Le groupe de services financiers Northern Trust, spécialisé notamment dans la gestion de fortune et la gestion d’actifs, a annoncé ce 31 mars la nomination de Joseph Gillingwater en qualité de responsable de la négociation des prêts de titres et des titres obligataires (« head of fixed income securities lending trading ») pour l’Europe, le Moyen-Orient et l’Afrique (EMEA) et l’Asie-Pacifique. Basé à Londres, l’intéressé intègre l’équipe en charge des prêts de titres et il sera responsable de tous les aspects de la stratégie de trading obligataire. A ce titre, il sera rattaché à John Irwin, responsable du « trading » international pour la zone EMEA et l’Asie-Pacifique. Joseph Gillingwater arrive en provenance de State Street Global Advisors (SSGA) où il officiait au poste de gérant de portefeuille senior, en charge plus particulièrement des prêts de titres.

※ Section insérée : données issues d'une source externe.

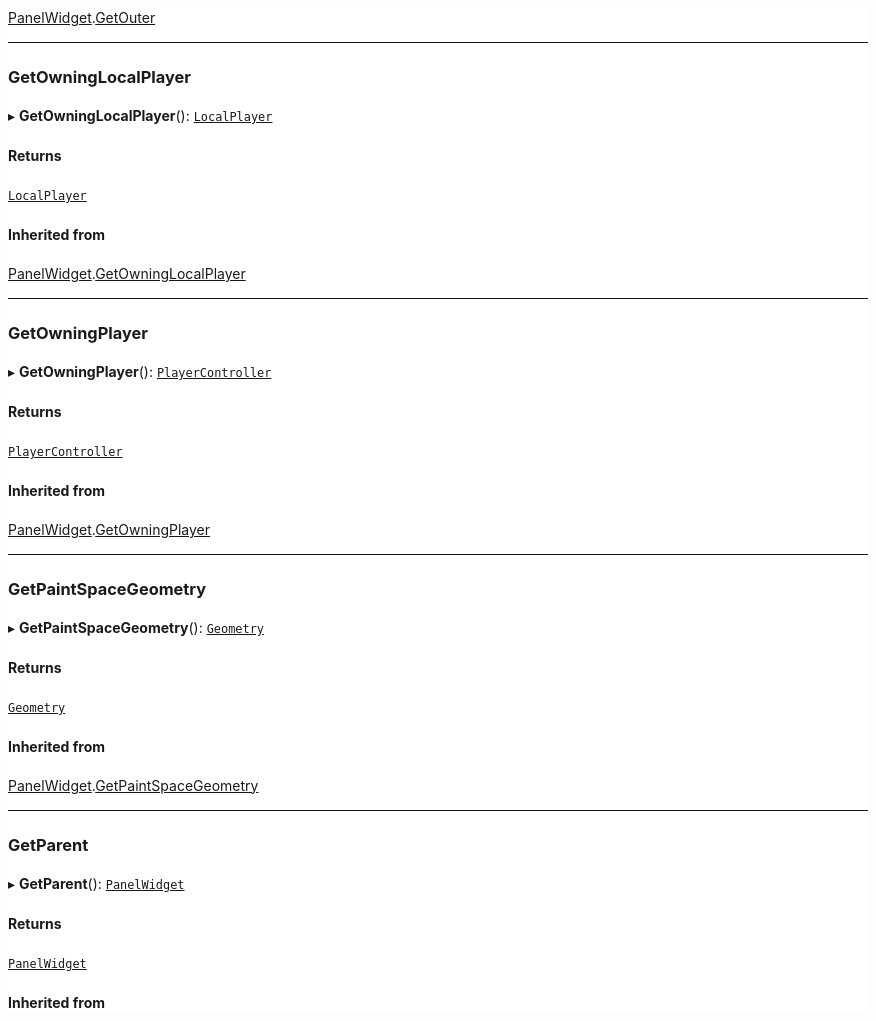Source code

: [PanelWidget](ue_ue.PanelWidget.md).[GetOuter](ue_ue.PanelWidget.md#getouter)

___

### GetOwningLocalPlayer

▸ **GetOwningLocalPlayer**(): [`LocalPlayer`](ue_ue.LocalPlayer.md)

#### Returns

[`LocalPlayer`](ue_ue.LocalPlayer.md)

#### Inherited from

[PanelWidget](ue_ue.PanelWidget.md).[GetOwningLocalPlayer](ue_ue.PanelWidget.md#getowninglocalplayer)

___

### GetOwningPlayer

▸ **GetOwningPlayer**(): [`PlayerController`](ue_ue.PlayerController.md)

#### Returns

[`PlayerController`](ue_ue.PlayerController.md)

#### Inherited from

[PanelWidget](ue_ue.PanelWidget.md).[GetOwningPlayer](ue_ue.PanelWidget.md#getowningplayer)

___

### GetPaintSpaceGeometry

▸ **GetPaintSpaceGeometry**(): [`Geometry`](ue_ue.Geometry.md)

#### Returns

[`Geometry`](ue_ue.Geometry.md)

#### Inherited from

[PanelWidget](ue_ue.PanelWidget.md).[GetPaintSpaceGeometry](ue_ue.PanelWidget.md#getpaintspacegeometry)

___

### GetParent

▸ **GetParent**(): [`PanelWidget`](ue_ue.PanelWidget.md)

#### Returns

[`PanelWidget`](ue_ue.PanelWidget.md)

#### Inherited from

Le gestionnaire d’actifs britannique Schroders a nommé Courtney Waterman au poste de responsable du marketing pour l’Europe, le Moyen-Orient et l’Afrique (EMEA). L’intéressée arrive en provenance de BlackRock où elle était responsable du marketing institutionnel pour la zone EMEA. En parallèle, la société de gestion a nommé Peter Beckett au poste nouvellement créé de responsable du contenu et du digital. L’intéressé travaille chez Schroders depuis plus de huit ans. Depuis septembre 2013, il occupait le poste de responsable du marketing pour le Royaume-Uni et l’international, après avoir été responsable du marketing pour l’Europe continentale pendant plus de cinq ans.